Oliver’s ugly attacks—and the lovefest showered on him by the media—had nothing to do with the content of the Pence bunny book. Much like the Broadway actors on stage who interrupted their own performance to berate the Pence family in the audience, the left simply will not tolerate Christian beliefs in the person of the vice president of the United States.

We were proud to publish the Pence ladies, and proud of their grace and resolve during the firestorm that ensued.

Fast-forward to 2021. Mike Pence has just signed a seven-figure deal to publish his memoir. Which publisher did he decide to sign with? Simon and Schuster. The same Simon and Schuster who canceled Sen. Josh Hawley’s book for the unconscionable act of requesting an inquiry into the Jan. 6 Capitol Hill protests. The same Simon and Schuster who canceled Milo Yiannopoulos’s book, another outspoken challenger of the left’s narrative.

How long will it take for the left to rally the mob and protest the Pence book, I wonder? After all, we “know” that Pence, along with all his fellow Christians, is homophobic and racist. They support killer cops and promote the “myth” of election fraud, all for the purpose of disenfranchising minorities. How can a New York publisher permit such an author to remain on their list?

Even if you thought S&S might tolerate Donald Trump’s second-in-command, remember that they are in the midst of being acquired by an even larger New York publisher—Penguin Random House. This presents Pence with two problems: If the cancel culture doesn’t castrate him, the disruption and politics of a giant merger promise little collaboration and support from his publishing partner.

What will it take for Pence to keep his big advance and his New York book deal? Will he be allowed to mention his Christian values? Will he have to apologize for serving under President Trump? Will he be obliged to dismiss calls for border security or distance himself from Americans who reject identity politics and critical race theory? Perhaps he can simply deliver his daughter’s pet bunny as a sacrificial offering.

There is nothing wrong with a large publisher working with authors from across the political spectrum. In fact, it’s proof that they honor their professed commitment to diversity. But that’s not the path the Big 5 have taken recently. Instead, they have caved to pressure from an uninformed, immature, and intolerant mob demanding that conservative voices be silenced.

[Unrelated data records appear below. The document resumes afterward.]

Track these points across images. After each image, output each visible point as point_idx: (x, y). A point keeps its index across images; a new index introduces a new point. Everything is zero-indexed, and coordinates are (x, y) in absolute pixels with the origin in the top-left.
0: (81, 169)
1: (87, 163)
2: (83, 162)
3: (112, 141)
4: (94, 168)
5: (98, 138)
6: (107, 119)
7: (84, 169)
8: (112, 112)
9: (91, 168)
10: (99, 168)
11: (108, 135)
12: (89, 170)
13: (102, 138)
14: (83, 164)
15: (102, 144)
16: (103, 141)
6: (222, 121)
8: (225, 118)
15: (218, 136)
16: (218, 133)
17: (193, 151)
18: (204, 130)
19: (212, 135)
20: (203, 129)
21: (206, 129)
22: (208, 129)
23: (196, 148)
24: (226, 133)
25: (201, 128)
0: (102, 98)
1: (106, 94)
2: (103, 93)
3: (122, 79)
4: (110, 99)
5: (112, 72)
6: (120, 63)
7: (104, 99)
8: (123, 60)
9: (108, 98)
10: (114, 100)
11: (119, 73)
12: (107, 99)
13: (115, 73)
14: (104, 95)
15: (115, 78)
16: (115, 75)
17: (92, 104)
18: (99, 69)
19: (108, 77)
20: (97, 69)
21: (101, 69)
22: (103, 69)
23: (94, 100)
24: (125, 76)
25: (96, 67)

Of course, not all conservatives are being canceled—at least, not yet. If you check the right boxes (“Yes, you’re right, Trump was a fascist”) , and bow to the correct woke demigods (“Yes, you’re right, all white people are racist, even if they don’t know it”), you are allowed to remain at the party so far, as long as you sit quietly in the corner.

But fear and silence do not promote liberty. They kill it.

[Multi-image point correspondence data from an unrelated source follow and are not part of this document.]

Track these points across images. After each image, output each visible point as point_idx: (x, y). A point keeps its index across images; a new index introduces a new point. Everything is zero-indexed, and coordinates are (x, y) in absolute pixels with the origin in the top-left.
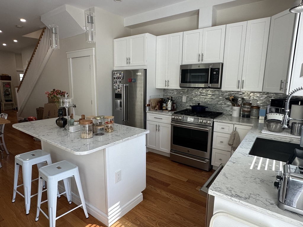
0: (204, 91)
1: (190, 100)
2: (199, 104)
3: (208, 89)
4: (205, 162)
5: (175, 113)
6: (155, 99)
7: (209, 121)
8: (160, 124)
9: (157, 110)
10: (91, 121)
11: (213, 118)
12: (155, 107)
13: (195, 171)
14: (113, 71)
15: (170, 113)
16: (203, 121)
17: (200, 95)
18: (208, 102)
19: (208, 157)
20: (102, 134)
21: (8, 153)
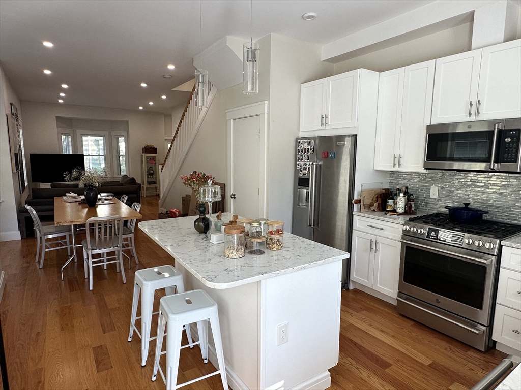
0: (482, 177)
1: (448, 196)
2: (467, 204)
3: (491, 174)
4: (477, 332)
5: (411, 220)
6: (372, 191)
7: (490, 244)
8: (379, 239)
9: (374, 210)
10: (243, 230)
11: (501, 239)
12: (372, 205)
13: (452, 347)
14: (297, 139)
15: (401, 220)
16: (473, 243)
17: (470, 186)
18: (489, 200)
19: (485, 321)
20: (261, 253)
21: (138, 262)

Former vice president Pence has two choices: write a tame book that steers very carefully away from any controversial issue, carefully avoids praising former President Trump, shares nothing of consequence, and asks nothing of the reader. Or attempt to write a book that honestly champions the Trump-Pence administration’s successful policies on energy, immigration, trade, Israel, taxes, criminal justice, opioids, government regulation, and defense of religious liberty—and risk the wrath of the woke police and cancellation of his contract.

I’d love to see Pence lean in to the conservative agenda he’s promoting with his brand new nonprofit, Advancing American Liberty, and in a recent Washington Times editorial. I’d love to see Simon and Schuster publish a full-throated endorsement of the Trump-Pence agenda. But I’m not holding my breath. I expect Pence will stay in his lane with his memoir, providing one more example that leftist corporate media can buy conservatives’ complicity.

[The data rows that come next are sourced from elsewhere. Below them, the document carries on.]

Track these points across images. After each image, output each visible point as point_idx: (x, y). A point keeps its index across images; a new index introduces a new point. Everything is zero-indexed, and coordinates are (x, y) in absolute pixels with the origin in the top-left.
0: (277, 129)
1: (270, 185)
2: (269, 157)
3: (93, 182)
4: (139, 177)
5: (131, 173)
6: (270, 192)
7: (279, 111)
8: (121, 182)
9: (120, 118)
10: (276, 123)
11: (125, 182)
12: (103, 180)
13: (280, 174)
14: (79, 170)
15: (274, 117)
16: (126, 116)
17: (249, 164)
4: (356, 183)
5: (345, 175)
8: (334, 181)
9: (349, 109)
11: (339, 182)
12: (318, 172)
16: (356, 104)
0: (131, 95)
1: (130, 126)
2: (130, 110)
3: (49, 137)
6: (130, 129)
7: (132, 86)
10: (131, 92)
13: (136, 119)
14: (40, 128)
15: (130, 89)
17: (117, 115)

When will we learn that appeasement doesn’t avoid war? Sleeping with the enemy weakens your allies as well as your resolve. It’s time for conservative authors to refuse to work with New York publishers who are hostile to their values, dismissive of their service, and determined to punish them when they step out of line.

I will add one note of hope: as the militant left beats their drum louder and louder, conservatives outside the DC Beltway are beginning to wake up.